An alternative still at the early stages of feasibility studies is the introduction of a gene into the carrier mosquito (the Aedes aegypti), which causes dengue, or the Anopheles spp., which causes malaria; the objective is for the gene to block the virus of the former and the protozoan of the latter, thus blocking disease transmission. With this objective in mind, the research team, coordinated by researcher Luciano Andrade Moreira, from the René Rachou Research Center, of Fiocruz (the Oswaldo Cruz Foundation) in the city of Belo Horizonte, State of Minas Gerais, developed a strain of the Aedes fluviatilis mosquito that can be a carrier of the parasite for avian malaria.

Action against the Plasmodium gallinaceum
Inside the mosquito is activated by means of the phospholipase A-2 protein, in muted and inactive form, found in bee poison. This protein has already been extensively researched. “The protein has to provide a barrier in the mosquito’s intestine to bar the plasmodium from penetrating the intestinal wall and, after forming the cyst, reach the insect’s salivary gland and be transferred to another bird at the moment of the sting,” says Moreira.

Moreira and his team used the DNA construction micro-injection technique in the embryo phase of the mosquito eggs to produce the transgenic insect. “We have reached our thirtieth generation of lab-created transgenic mosquitoes,” he says. A similar study on the dengue mosquito is being conducted under the coordination of Professor Margareth Guimarães, from the University of São Paulo (read more in Pesquisa FAPESP nº 131).

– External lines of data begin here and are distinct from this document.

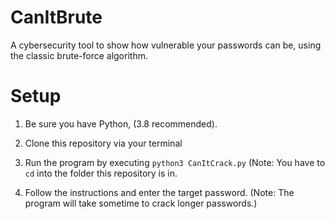 # CanItBrute
A cybersecurity tool to show how vulnerable your passwords can be, using the classic brute-force algorithm.

# Setup

1. Be sure you have Python, (3.8 recommended).

2. Clone this repository via your terminal

3. Run the program by executing `python3 CanItCrack.py`
   (Note: You have to `cd` into the folder this repository is in.
   
4. Follow the instructions and enter the target password.
   (Note: The program will take sometime to crack longer passwords.)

The animal transgene technique first appeared in 1982, when US researchers from the Universities of Washington, Pennsylvania and California produced a mouse that expressed the growth hormone of a rat. The result was that the mouse grew bigger than normal. “Nowadays, many people are working with transgenics, which makes it imperative to patent research results,” Pasquera points out. “In biotechnology, any development can be patented, but a transgenic animal cannot be patented in Brazil. The patent has to be related to the project for the genetic construction of the animal,” says chemical engineer Ricardo Amaral Remer, who is an intellectual property expert. Remer, who is a partner of consulting firm Atem&Remer, gave a lecture on this at the symposium organized by Unifesp. “What can be patented in Brazil is the expression system or the gene construction, or, further, the content and the form of introducing the gene into the animal,” he explained. Even in the case of expressing a protein that exists in another animal, such as Factor IX, it is possible to patent another production process related to this substance.